The general thinking here is that refining escrap is not profitable for small scale operations. If you think on cpu memory and board the board is the last in these three in amount of gold vs time and cost involved in refining them. You have to have proper costly machinery and equipment like major refiners than you can make money. Pulling pins is labour and time expensive and you will end up with small amount of gold. Also there is too many other metals and hazardous components involved. For small scale refining the only profit is when you will have your boards for free and doing this in your free time as a hobby.


----------



## hoardpm (Apr 7, 2009)

ohh I realise that. I was speaking strictly from a monitary point of view. I think that on the mother board the pins are all that is salvagable. So basicly I was asking if 1.25 per pound for motherboards with no cpu or memory is too much compaired to the yeild of gold.


----------



## Anonymous (Apr 7, 2009)

hoardpm said:


> I was asking if 1.25 per pound for motherboards with no cpu or memory is too much compaired to the yeild of gold.



Re read your first post, you were asking if $1.50 were to much to pay, now you're down to $1.25.

Are you using a fume hood.


----------



## hoardpm (Apr 7, 2009)

oops.........yes i ment 1.50. Anyhow, is the potential yeild worth it?


----------



## goldsilverpro (Apr 7, 2009)

hoardpm said:


> Anyhow, is the potential yeild worth it?



This term, "potential yield", or "intrinsic value", as many call it, can be a misleading concept and should only be used as a starting point. Besides greed, it is one of the main things that causes Ebay buyers to overbid. The question should be, "Is it worth the time, cost, and labor needed to recover this "potential yield" of gold (or whatever) out of this specific material?" This is dependent on your knowledge, how well you are setup to process it, and the amount of material. 

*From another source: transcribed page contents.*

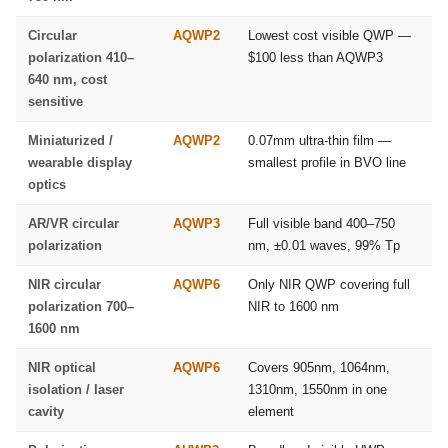
Circular
AQWP2
Lowest cost visible QWP —
polarization 410–
$100 less than AQWP3
640 nm, cost
sensitive
Miniaturized /
AQWP2
0.07mm ultra-thin film —
wearable display
smallest profile in BVO line
optics
AR/VR circular
AQWP3
Full visible band 400–750
polarization
nm, ±0.01 waves, 99% Tp
NIR circular
AQWP6
Only NIR QWP covering full
polarization 700–
NIR to 1600 nm
1600 nm
NIR optical
AQWP6
Covers 905nm, 1064nm,
isolation / laser
1310nm, 1550nm in one
cavity
element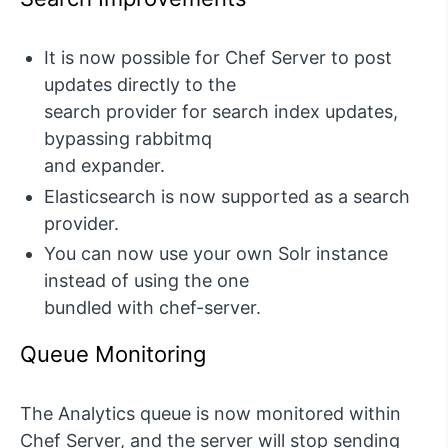
It is now possible for Chef Server to post
updates directly to the
search provider for search index updates,
bypassing rabbitmq
and expander.
Elasticsearch is now supported as a search
provider.
You can now use your own Solr instance
instead of using the one
bundled with chef-server.
Queue Monitoring
The Analytics queue is now monitored within
Chef Server, and the server will stop sending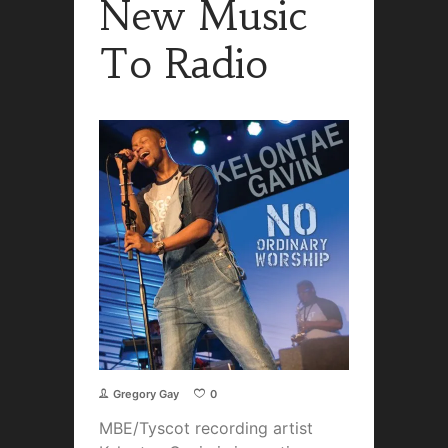
New Music
To Radio
Gregory Gay
0
MBE/Tyscot recording artist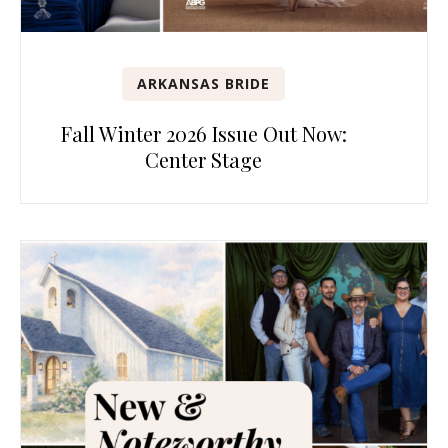
ARKANSAS BRIDE
Fall Winter 2026 Issue Out Now:
Center Stage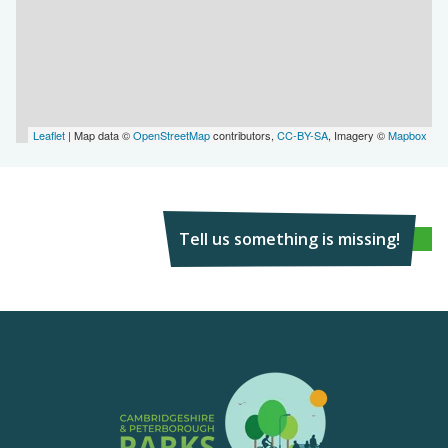
Leaflet
| Map data ©
OpenStreetMap
contributors,
CC-BY-SA
, Imagery ©
Mapbox
Tell us something is missing!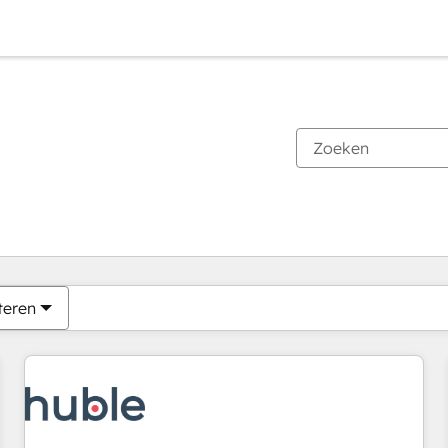
Je bent momenteel op
Pagina
Pagina
Pagina
Pagina
Pagina
Pagina
Pagina
Pagina
Pagina
Pagina
Pagina
teren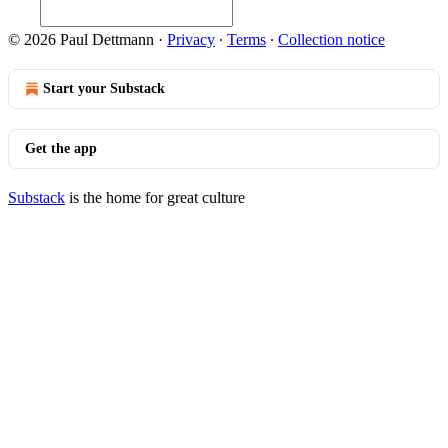
© 2026 Paul Dettmann
·
Privacy
∙
Terms
∙
Collection notice
Start your Substack
Get the app
Substack
is the home for great culture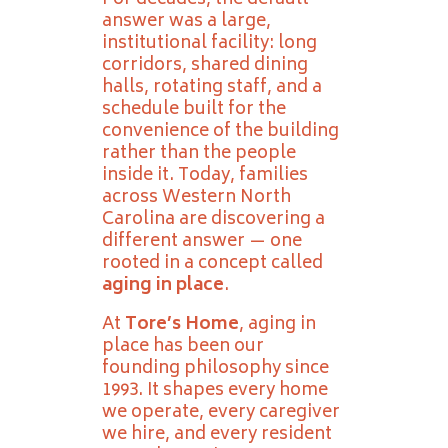
For decades, the default
answer was a large,
institutional facility: long
corridors, shared dining
halls, rotating staff, and a
schedule built for the
convenience of the building
rather than the people
inside it. Today, families
across Western North
Carolina are discovering a
different answer — one
rooted in a concept called
aging in place
.
At
Tore’s Home
, aging in
place has been our
founding philosophy since
1993. It shapes every home
we operate, every caregiver
we hire, and every resident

For an extreme example, the "potential yield" of gold in the oceans is about 25 billion oz., 8 times more than all the gold mined in history. However, no one has ever been able to recover it economically.


----------



## hoardpm (Apr 7, 2009)

Ok. maybe I should ask this from a more personal angle. Would any of you pay 1.50 per pound for unpopulated motherboards?


----------



## Anonymous (Apr 7, 2009)

hoardpm said:


> Ok. maybe I should ask this from a more personal angle. Would any of you pay 1.50 per pound for unpopulated motherboards?



No. Nada not one copper would I spend. I would not even write a bad cheque for unpopulated boards.


----------



## istari9 (Apr 7, 2009)

Where in Missouri are you? I have a lot of motherboards I have tried to give away for free.... Haven't had any takers as of yet. There is not much on an MB and it's a lot of work to remove it. The newer boards have even less then the older ones. Let me know where you are at I have 50 stacked in the shop I want gone I have bigger fish to fry. Perhaps we can come to and acceptible agreement as to the deposition of the boards in question. And maybe a lot of others in the future. 


Ray


----------



## hoardpm (Apr 8, 2009)

Well isnt this a small world. I live about 15 minutes northeast of you in a little town called Buckner.


----------



## hoardpm (Apr 10, 2009)

Thank you istari9 for the help and the boards. It is nice to have someone localy that I can actually ask question in person.


----------